------ MATERIAL TO PROCESS
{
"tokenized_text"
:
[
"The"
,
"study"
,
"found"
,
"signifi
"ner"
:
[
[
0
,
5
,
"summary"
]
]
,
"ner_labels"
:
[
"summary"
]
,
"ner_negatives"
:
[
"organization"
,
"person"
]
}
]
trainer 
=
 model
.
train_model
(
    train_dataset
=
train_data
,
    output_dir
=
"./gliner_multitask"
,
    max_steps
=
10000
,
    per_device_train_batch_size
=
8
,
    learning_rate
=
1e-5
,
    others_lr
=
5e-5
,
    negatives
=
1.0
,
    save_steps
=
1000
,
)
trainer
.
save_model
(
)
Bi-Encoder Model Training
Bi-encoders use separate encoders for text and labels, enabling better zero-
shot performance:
------------
» WHAT TO DO: Please rewrite the entries above with every "summary" changed to "abstract" and everything else left as it is.

» SOLVED EXERCISE:
{
"tokenized_text"
:
[
"The"
,
"study"
,
"found"
,
"signifi
"ner"
:
[
[
0
,
5
,
"abstract"
]
]
,
"ner_labels"
:
[
"abstract"
]
,
"ner_negatives"
:
[
"organization"
,
"person"
]
}
]
trainer 
=
 model
.
train_model
(
    train_dataset
=
train_data
,
    output_dir
=
"./gliner_multitask"
,
    max_steps
=
10000
,
    per_device_train_batch_size
=
8
,
    learning_rate
=
1e-5
,
    others_lr
=
5e-5
,
    negatives
=
1.0
,
    save_steps
=
1000
,
)
trainer
.
save_model
(
)
Bi-Encoder Model Training
Bi-encoders use separate encoders for text and labels, enabling better zero-
shot performance:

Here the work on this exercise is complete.